MovieChat Forums > The Lost Room (2006) Discussion > Leaving the Room thru the windows?

Leaving the Room thru the windows?


One of the things that occurred to me is when they look out the front windows Joe and Jennifer apparently see .the 'outside' of 1961. Since the room always resets I think I would have at least tried to open the window or tossed the tv out of it to see what would happen.

It would seem like an obvious thing to me that if the room was torn out of space-time then maybe it's always a moment of 1961 'outside' those windows. It seems odd that Joe wouldn't at least try to open the windows and call to his daughter to see if she was perpetually 'out' there.

Of course the thing that makes the plot compelling is what isn't 'explained' or postulated on screen. In a way the logic holes in the plot allow the viewer to fill in with their mind what is 'truly' going on.

A variation on the idea could instead of the Occupant being separate from the Room, making him a guy with amnesia who every week leaves the Room in search of who he is and how to get back to his resident space-time.
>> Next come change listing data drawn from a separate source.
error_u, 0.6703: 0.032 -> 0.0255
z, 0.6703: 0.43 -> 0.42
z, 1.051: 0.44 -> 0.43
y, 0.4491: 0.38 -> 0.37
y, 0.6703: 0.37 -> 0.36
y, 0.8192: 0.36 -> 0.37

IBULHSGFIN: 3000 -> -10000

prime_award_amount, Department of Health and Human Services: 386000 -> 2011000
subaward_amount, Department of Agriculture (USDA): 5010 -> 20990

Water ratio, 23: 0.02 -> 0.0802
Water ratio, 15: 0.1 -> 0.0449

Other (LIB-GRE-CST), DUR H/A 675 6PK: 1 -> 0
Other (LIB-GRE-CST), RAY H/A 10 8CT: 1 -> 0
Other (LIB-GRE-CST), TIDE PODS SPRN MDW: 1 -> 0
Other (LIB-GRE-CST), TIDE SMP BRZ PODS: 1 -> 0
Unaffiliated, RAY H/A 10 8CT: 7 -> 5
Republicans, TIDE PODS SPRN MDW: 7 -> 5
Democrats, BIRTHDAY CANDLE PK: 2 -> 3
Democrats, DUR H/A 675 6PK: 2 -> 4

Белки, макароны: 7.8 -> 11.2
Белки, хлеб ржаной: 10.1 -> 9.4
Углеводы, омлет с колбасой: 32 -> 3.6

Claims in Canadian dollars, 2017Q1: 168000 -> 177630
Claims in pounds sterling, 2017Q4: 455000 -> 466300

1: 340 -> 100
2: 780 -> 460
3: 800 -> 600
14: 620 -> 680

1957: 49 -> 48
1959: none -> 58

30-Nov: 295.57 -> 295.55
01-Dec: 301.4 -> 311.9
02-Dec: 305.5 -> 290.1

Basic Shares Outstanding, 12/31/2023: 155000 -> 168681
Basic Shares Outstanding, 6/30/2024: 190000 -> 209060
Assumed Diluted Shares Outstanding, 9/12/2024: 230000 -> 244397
As it was everything takes place in the same linear space-time, but what if you use the same story to flip back and forth through all the years from the 'present' to the time of the Event back in 1961?

The premise could still be mined with many variations for nifty sci-fi series.

reply

Wow, did I write this?
I have wondered this since I saw the miniseries, Why did no one test the windows, I would have thrown something out that would be detectable in the future and then returned in the current time line to see if it was still there. A very small marked rock could verify if the room exists in our universe or another one.

In fact that being said Why, Why, Why, in every science fiction or fantasy show or story where someone is presented with a McGuffin (http://en.wikipedia.org/wiki/McGuffin) that could enable them to live on easy street for the rest of their life they always mess around and fark up the situation and end off worse than when they began. There are so many possibilities for the key alone that I wont even begin to list them here.

reply

I didn't think anything could be destroyed though? I've just started watching it so I'm new to it, but that's my take on why it wouldn't do any good to break the window.

reply

You can't destroy any object while being in the Room, so you can't break the windows and you can't open the windows either... Just get imaginative and fill the gaps...
In the series nobody fully understand how the lost room works, why it's there and how, it's up to you to fill in the blanks if you find any. There is no point in going outside anyway. The outside is irrelevant.

Another explanation is that when you see Joe looking through the window, you only see a tiny angle of what is outside, but not what he sees, maybe he sees that far away is emptiness, void or something that let him know that there is really nothing outside

And as I said maybe he alrdy tried to open the windows and couldn't, just didn't put it on screen...

It's a movie

reply

If the series had gone on I'm sure they would have answered a lot of these questions, in each part they were revealing more and more to us.

as for the Macguffin thing, it's not interesting unless a character has a good story.

reply

You can destroy any object while within the room.

However, destroying the window will produce an unknown effect. Maybe you'll find yourself looking out a window of a 100 story skyscraper, maybe you'll BREAK THE UNIVERSE, maybe you will walk out into 1961, maybe the glass is unbreakable.

They do basically show you what happens if you do something strange.

They nailed the items to door 9 and that caused a rip in the universe, I don't think anyone would have the gall to destroy a window. Some nails and objects caused a woman to suffer in purgatory for 30 years, I wouldn't mess with that glass either.

reply

If you're going by the aired miniseries, it's unclear whether you can destroy an Object in the room or not. (It's hinted at, but never said.) If you read the original script, however, there are some small changes- one of which being that they make it clear that ONLY the Occupant can be destroyed (in order to transfer the properties from one object to another, such as turning Joe into the Occupant, requires a will- which only the Occupant has, and because of Conservation of Objects, you can't destroy one object without creating another... and therefore, only the Occupant can be destroyed in the room). This is further made clear in the script (and likewise hinted at, I suppose, in the film) by the fact that certain things in the room are only still there because they're nailed down. The phone, for example, is described in the script as missing every part that could have been removed- and yet the TV is chained down. Considering how almost everything that wasn't nailed down was removed, if it were possible to break objects, someone would've broken the chain to remove the TV at some point.

That (sort-of) explains why nobody broke a window- because they couldn't. However, apparently one of the writers stated in an interview that they know what would've happened if you opened a window and jumped out. They didn't say WHAT would happen (of course :-P), but they made it clear that you would NOT find yourself out in 1961 New Mexico.

reply

I kind of imagine it as being like what happens when you do noclip in a game and you fly into the background. After awhile, you run into black space because the background is only on the outer perimeter of the map. Same thing. You go outside and you go through the background only to find empty space.

_______
Ryan Reynold is The Merc with the Mouth.